**SELECTED EXTRACT**
:::::

Palantir is an obvious inspiration. Its model is to embed with clients, build a customised system on top of reusable infrastructure and then remain involved. It is a very sticky model, and we have our own version of it. The biggest difference is scale. Palantir serves major enterprise customers, while we focus on the mid-market. It can place 20 engineers inside a defence department or the NHS for two years. Our engagements are shorter and often involve a business of around 100 people or a large family-owned group that wants to connect processes across several systems. The second difference is repeatability. Palantir can justify building almost anything from first principles if the contract is large enough. At this stage, we are more disciplined about the patterns we take on. But Palantir absolutely established the model.

**[00:20:15] FWDstart:**

What's the division like as you mentioned there the engineering side of things like what's the division of like a time allocation for an engineer working for Algebra AI at the moment, say in terms of an engagement.

**[00:20:25] Anis Harb:**

At the moment, an engineer is probably working across two engagements. That should change as we build more reusable components and can support more clients with the same team.

**[00:20:42] FWDstart:**

The localization side of things. How has that been? Obviously, the playbook that works in the US isn't directly transposable onto a regional context and also maybe speak to is it very UAE centric at the moment, the ambition beyond that?

**[00:20:58] Anis Harb:**

Yeah. Um.

:::::

**PROBLEM A**
Do these statements agree with the interview excerpt? (i) Algebra AI focuses on major enterprise customers. (ii) At the moment, an engineer is probably working across two engagements. (iii) Palantir can place 20 engineers inside a defence department or the NHS for two years. Answer yes or no for each, quoting the deciding words.
The interview excerpt and the entries have nothing to do with each other.

:::::

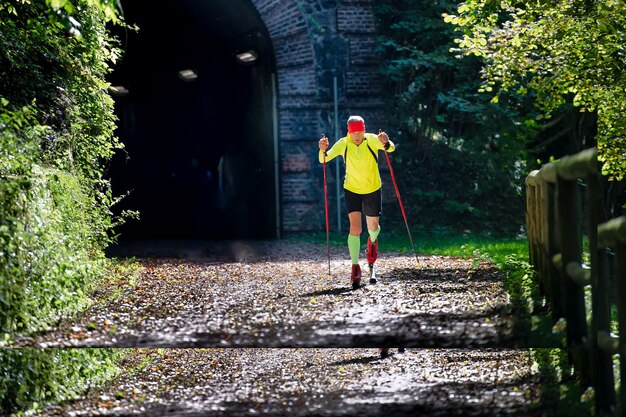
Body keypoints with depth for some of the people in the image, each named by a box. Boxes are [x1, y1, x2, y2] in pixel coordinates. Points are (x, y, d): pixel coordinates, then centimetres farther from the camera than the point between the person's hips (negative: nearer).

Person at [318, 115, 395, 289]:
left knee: (373, 227, 14)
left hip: (373, 190, 1)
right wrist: (323, 150, -45)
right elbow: (324, 159, -22)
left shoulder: (372, 140, -18)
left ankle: (372, 242, 52)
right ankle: (355, 268, -8)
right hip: (352, 190, -1)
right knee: (355, 228, -15)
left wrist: (386, 143, -57)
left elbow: (390, 148, -34)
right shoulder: (343, 144, -16)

:::::

**PROBLEM B**
Could you duplicate the entries from the line with "right elbow: (324, 159, -22)" up to and including the last line of the entries?

**WRITTEN SOLUTION A**
(i) No: "Palantir serves major enterprise customers, while we focus on the mid-market."
(ii) Yes: "At the moment, an engineer is probably working across two engagements."
(iii) Yes: "It can place 20 engineers inside a defence department or the NHS for two years."

**WRITTEN SOLUTION B**
right elbow: (324, 159, -22)
left shoulder: (372, 140, -18)
left ankle: (372, 242, 52)
right ankle: (355, 268, -8)
right hip: (352, 190, -1)
right knee: (355, 228, -15)
left wrist: (386, 143, -57)
left elbow: (390, 148, -34)
right shoulder: (343, 144, -16)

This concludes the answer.